Task instructions:
Render the text lines of the material below as a Markdown table with the columns "Row" and "Line", numbering each line and omitting blank lines. Leave the pictures out of the table.

Provided records:
□ □ □ □ □

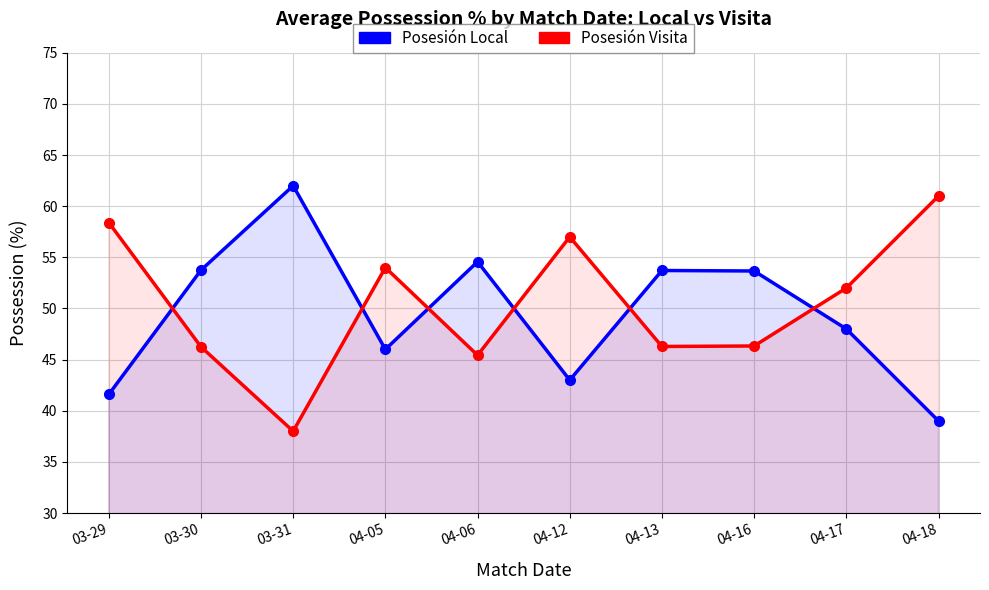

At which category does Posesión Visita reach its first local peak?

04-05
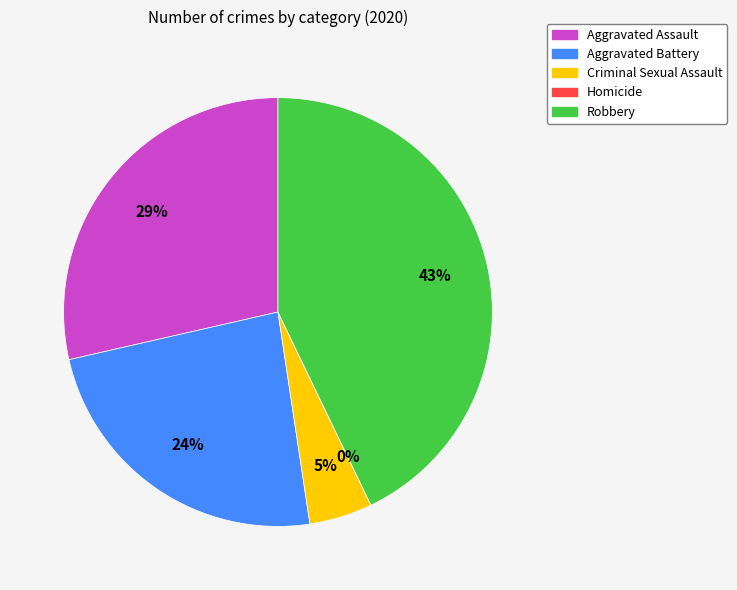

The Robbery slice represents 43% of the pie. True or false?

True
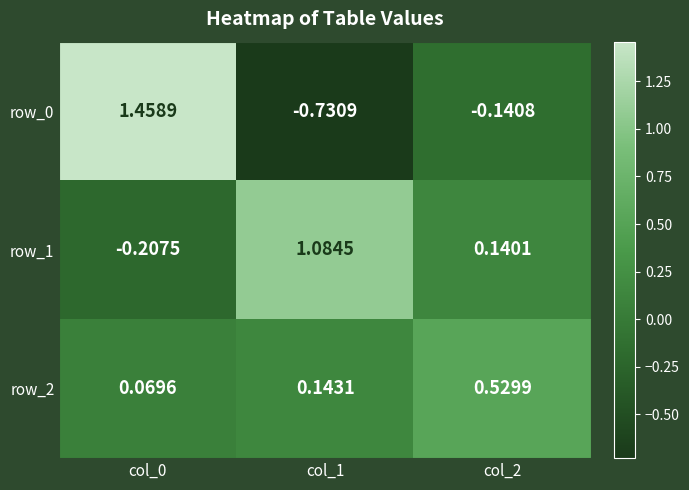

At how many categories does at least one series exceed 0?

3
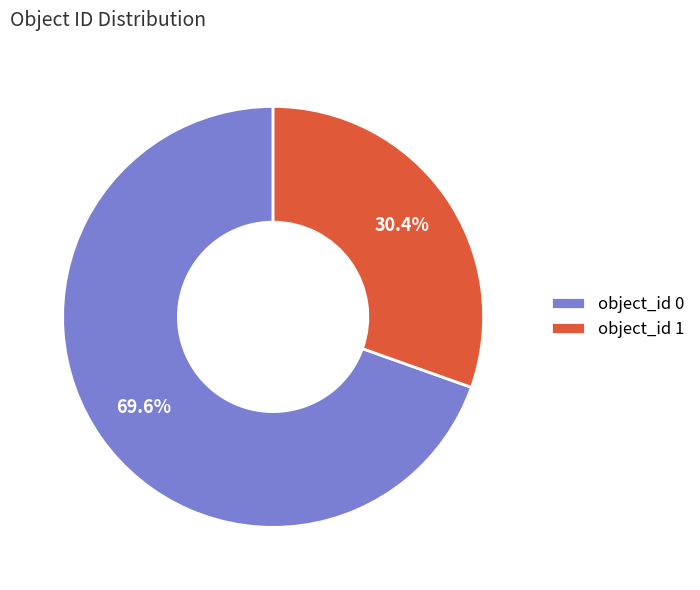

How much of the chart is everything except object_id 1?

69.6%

□ □ □ □ □

Output for this exercise:
| Row | Line |
|---|---|
| 1 | At which category does Posesión Visita reach its first local peak? |
| 2 | 04-05 |
| 3 | The Robbery slice represents 43% of the pie. True or false? |
| 4 | True |
| 5 | At how many categories does at least one series exceed 0? |
| 6 | 3 |
| 7 | How much of the chart is everything except object_id 1? |
| 8 | 69.6% |